Last week Attorney General Patrick Morrisey sent a letter to Morgantown City Attorney Ryan Simonton expressing that the ordinance creating a Civilian Police Review and Advisory Board drafted by a Special Committee of City Council is illegal under West Virginia law.

I was a lawyer in West Virginia for 34 years and then served as a Commissioner on the Federal Mine Safety and Health Review Commission for 10 years, working largely on issues of statutory interpretation. After reviewing Morrisey’s opinion, I believe that it fails to correctly interpret West Virginia statutes and that its conclusions are legally wrong.

The proposed Morgantown ordinance would establish a board with two broad functions. One function is to review policies and procedures of the police department, gather statistical data from the department and input from the public and make recommendations for changes to police policies or procedures. The other is to receive and investigate citizen complaints concerning the police department, determine if they have merit and make recommendations to the chief of police.

The attorney general’s ultimate opinion — that any municipal police review and advisory board is illegal in West Virginia, whether or not it contains investigatory powers — has no logical foundation.

The basis of his opinion is West Virginia Code §8-14-23, which provides that the intent of the civil service provisions of Article 14 (which create a Police Civil Service Commission in Morgantown and other cities) is to “furnish a complete and exclusive system for the appointment, promotion, reinstatement, removal, discharge, suspension and reduction of all members of all paid police departments …”

Clearly, state statutes relating to municipal Police Civil Service Commissions and the Law Enforcement Officer Bill of Rights (“LEOBOR”) affect the scope of what a municipal police review board can do, but they do not preclude one’s existence.

The statutory language relied on by Morrisey does not apply to the first broad function of the proposed Morgantown board — the review of police department policies and procedures.

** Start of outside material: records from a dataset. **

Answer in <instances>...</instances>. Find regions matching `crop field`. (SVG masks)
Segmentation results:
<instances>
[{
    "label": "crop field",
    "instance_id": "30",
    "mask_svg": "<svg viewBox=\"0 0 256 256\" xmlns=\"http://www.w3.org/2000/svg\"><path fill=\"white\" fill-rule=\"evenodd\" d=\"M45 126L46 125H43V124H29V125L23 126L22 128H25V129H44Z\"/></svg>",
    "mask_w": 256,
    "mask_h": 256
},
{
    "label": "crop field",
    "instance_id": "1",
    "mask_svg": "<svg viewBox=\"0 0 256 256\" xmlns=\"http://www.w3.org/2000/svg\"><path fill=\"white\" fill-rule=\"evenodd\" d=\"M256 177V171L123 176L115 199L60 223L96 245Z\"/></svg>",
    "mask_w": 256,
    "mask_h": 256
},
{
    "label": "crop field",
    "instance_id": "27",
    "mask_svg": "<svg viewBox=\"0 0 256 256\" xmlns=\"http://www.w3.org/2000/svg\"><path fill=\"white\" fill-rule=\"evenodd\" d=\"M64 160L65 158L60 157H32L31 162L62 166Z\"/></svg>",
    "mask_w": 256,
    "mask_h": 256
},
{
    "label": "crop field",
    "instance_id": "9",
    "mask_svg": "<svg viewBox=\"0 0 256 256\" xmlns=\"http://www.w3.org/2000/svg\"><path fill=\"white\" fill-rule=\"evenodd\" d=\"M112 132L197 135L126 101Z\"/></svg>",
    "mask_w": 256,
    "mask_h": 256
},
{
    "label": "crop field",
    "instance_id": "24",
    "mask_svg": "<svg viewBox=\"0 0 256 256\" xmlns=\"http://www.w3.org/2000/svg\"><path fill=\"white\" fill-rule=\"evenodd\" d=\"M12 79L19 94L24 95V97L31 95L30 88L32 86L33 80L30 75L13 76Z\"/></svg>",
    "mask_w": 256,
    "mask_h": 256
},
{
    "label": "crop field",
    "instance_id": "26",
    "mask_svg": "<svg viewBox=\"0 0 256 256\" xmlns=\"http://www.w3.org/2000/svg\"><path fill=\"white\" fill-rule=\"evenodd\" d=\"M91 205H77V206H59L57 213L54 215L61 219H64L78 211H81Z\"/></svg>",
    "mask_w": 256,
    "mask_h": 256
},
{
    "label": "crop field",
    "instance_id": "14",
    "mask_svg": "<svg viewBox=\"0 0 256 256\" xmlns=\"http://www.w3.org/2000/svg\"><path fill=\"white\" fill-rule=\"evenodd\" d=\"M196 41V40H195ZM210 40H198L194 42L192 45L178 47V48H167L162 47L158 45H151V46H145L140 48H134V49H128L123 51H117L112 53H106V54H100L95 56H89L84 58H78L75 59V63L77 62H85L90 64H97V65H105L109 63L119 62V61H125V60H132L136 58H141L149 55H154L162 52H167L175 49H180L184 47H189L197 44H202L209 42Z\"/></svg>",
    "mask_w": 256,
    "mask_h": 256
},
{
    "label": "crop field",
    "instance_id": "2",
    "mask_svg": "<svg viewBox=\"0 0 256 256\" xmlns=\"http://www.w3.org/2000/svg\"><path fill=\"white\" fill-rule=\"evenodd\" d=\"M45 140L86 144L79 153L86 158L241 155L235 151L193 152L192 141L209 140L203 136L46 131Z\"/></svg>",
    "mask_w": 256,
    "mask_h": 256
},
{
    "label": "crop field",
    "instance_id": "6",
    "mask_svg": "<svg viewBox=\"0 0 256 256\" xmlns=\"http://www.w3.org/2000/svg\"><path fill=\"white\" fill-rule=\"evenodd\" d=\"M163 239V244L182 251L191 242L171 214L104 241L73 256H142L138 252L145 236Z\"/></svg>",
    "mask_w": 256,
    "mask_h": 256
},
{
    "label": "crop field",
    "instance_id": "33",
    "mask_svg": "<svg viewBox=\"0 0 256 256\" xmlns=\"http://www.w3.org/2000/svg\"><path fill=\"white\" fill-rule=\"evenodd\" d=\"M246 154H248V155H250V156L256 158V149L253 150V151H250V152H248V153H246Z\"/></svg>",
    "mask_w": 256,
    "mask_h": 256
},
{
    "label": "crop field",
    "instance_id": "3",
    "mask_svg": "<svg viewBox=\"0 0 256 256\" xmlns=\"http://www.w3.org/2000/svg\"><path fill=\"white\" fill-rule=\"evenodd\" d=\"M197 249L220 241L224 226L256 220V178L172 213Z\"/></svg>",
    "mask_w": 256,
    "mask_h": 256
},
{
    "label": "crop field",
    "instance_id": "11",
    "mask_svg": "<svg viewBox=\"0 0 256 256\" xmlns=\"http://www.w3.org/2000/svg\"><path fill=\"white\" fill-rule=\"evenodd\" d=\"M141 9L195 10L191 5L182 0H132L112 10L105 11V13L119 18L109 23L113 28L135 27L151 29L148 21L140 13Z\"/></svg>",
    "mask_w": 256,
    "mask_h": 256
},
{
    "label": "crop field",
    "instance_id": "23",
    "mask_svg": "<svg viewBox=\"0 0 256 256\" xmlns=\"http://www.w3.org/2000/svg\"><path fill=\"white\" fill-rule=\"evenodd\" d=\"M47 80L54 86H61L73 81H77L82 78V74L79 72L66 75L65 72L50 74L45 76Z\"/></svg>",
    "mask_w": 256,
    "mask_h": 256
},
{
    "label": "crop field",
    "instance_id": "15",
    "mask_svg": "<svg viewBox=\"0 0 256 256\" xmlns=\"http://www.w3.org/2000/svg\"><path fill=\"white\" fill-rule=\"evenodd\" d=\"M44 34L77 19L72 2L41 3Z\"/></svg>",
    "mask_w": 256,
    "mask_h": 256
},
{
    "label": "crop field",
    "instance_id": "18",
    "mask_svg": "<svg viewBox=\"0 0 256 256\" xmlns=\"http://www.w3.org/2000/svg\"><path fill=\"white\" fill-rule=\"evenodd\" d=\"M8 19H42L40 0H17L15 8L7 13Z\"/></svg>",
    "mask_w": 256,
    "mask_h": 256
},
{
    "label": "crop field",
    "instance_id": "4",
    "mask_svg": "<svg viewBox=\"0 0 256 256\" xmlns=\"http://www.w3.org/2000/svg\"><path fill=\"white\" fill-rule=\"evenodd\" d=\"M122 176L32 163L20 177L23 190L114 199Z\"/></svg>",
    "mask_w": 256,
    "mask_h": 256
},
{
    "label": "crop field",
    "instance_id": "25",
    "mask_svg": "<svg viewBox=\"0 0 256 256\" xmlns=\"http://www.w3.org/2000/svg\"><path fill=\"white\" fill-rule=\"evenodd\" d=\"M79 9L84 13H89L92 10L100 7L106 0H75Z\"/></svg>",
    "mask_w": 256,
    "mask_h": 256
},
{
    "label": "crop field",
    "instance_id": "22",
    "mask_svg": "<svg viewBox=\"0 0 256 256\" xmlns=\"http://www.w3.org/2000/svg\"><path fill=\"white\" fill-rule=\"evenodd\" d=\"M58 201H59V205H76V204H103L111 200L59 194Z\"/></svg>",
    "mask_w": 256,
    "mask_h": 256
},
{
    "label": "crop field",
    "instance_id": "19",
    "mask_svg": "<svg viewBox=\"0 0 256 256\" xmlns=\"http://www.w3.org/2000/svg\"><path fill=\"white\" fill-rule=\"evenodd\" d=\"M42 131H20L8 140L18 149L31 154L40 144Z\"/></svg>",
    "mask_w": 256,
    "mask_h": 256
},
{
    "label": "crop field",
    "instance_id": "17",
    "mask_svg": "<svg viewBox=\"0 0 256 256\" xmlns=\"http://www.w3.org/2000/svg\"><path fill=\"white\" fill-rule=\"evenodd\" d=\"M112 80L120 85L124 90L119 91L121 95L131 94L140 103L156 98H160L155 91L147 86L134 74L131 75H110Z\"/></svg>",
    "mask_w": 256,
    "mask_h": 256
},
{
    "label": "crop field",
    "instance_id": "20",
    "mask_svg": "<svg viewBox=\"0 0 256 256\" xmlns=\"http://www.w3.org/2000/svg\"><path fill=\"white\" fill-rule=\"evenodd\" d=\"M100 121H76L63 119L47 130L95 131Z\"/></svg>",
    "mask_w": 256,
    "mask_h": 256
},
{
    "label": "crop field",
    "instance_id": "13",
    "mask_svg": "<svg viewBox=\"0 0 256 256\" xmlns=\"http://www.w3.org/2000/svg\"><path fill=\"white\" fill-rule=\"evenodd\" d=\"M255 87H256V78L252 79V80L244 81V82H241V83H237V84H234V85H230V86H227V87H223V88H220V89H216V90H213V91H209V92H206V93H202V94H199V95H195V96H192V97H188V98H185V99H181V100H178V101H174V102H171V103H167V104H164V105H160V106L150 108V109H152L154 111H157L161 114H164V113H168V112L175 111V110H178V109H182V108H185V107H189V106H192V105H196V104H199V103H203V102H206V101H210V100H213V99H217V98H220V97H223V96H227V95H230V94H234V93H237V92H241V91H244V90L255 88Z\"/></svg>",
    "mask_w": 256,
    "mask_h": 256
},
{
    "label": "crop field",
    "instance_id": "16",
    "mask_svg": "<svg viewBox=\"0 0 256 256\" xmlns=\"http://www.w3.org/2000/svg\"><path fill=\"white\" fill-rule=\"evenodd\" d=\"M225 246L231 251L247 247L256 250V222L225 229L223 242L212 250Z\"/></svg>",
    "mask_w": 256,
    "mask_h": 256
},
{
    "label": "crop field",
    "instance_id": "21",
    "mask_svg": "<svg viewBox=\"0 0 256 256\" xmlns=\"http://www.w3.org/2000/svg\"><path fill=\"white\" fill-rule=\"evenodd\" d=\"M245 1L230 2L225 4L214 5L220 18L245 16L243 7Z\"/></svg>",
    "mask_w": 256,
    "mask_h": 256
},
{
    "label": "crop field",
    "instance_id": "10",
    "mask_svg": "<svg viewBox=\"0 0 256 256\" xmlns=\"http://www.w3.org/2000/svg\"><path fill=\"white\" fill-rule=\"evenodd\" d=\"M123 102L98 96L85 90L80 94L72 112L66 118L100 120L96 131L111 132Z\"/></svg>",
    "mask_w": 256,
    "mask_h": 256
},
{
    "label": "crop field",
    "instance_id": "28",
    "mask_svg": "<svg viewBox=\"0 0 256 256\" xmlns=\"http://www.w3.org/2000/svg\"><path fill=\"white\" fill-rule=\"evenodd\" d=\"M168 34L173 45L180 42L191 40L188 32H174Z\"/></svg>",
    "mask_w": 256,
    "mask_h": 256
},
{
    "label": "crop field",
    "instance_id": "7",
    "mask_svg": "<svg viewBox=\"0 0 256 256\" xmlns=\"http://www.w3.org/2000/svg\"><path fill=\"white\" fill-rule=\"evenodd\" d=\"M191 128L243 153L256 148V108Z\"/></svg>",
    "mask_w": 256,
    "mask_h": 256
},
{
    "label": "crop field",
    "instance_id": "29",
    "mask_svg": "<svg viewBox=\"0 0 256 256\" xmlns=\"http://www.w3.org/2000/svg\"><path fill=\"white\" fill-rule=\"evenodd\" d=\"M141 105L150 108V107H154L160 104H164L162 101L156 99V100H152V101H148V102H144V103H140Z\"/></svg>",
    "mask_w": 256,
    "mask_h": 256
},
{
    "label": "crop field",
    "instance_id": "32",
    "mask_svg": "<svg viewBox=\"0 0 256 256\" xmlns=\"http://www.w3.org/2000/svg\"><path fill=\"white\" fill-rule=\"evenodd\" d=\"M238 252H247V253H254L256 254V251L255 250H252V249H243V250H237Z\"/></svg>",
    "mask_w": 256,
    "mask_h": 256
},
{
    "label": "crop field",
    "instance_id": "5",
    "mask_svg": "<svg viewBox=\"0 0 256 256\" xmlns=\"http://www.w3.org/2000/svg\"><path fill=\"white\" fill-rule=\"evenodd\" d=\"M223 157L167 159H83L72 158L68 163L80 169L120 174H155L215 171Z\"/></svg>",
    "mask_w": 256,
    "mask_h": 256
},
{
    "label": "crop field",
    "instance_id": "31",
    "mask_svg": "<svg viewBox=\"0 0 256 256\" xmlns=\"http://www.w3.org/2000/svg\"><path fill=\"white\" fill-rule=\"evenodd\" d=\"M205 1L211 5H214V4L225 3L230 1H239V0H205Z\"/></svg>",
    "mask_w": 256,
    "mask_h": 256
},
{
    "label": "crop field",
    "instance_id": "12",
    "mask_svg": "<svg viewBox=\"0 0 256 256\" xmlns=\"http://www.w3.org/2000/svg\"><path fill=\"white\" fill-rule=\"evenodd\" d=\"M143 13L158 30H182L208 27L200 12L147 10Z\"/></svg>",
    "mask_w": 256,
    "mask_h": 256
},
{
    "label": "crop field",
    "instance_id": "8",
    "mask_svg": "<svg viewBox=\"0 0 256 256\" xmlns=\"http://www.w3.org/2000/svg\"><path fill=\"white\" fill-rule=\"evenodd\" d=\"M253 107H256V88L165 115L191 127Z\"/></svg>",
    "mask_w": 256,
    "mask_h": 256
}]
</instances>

A statute that relates solely to personnel matters under the civil service system does not preclude city council from creating a board whose function is to work with the police department in reviewing policies and procedures.

The other broad function relates to the investigation of complaints involving the police department. The “complete and exclusive system” language of §8-14-23, by its terms, does not preclude a municipal board from investigating citizen complaints.

The proposed ordinance clearly provides that if the Civilian Police Review and Advisory Board finds misconduct on the part of a police officer, the board has no power other than to make a recommendation to the police chief. It has no power to affect the job status of an officer. Even if the police chief should follow a recommendation to discipline an individual officer for misconduct, the officer will retain the full panoply of rights guaranteed by LEOBOR and the Police Civil Service Commission statutes. The existence of a Civilian Police Review and Advisory Board does not change that.

In the letter he sent to the attorney general along with the text of the proposed ordinance, Simonton identified municipalities in 10 other states that have created boards with power to investigate and/or review police conduct in states that have LEOBORs.

He identified two judicial decisions in those states that have upheld the existence of such boards when challenged by the local Fraternal Order of Police.

However, Morrisey asserts that West Virginia’s LEOBOR is “completely unique” because of the “complete and exclusive system” language of §8-14-23. He is wrong. Comparable language exists in the LEOBOR statutes of other states with municipal police review boards, such as Florida.

Space does not permit me to describe other ways in which the attorney general’s opinion relies upon questionable assertions and problematic reasoning. Council should not accept it as gospel. Rather, council has the authority under state law to enact the proposed ordinance creating a Civilian Police Review and Advisory Board for Morgantown.

Robert F. Cohen Jr. was a lawyer in West Virginia for 34 years. He’s also a member of the Morgantown-Kingwood chapter of the NAACP and participated in the city council’s special committee, which drafted the ordinance.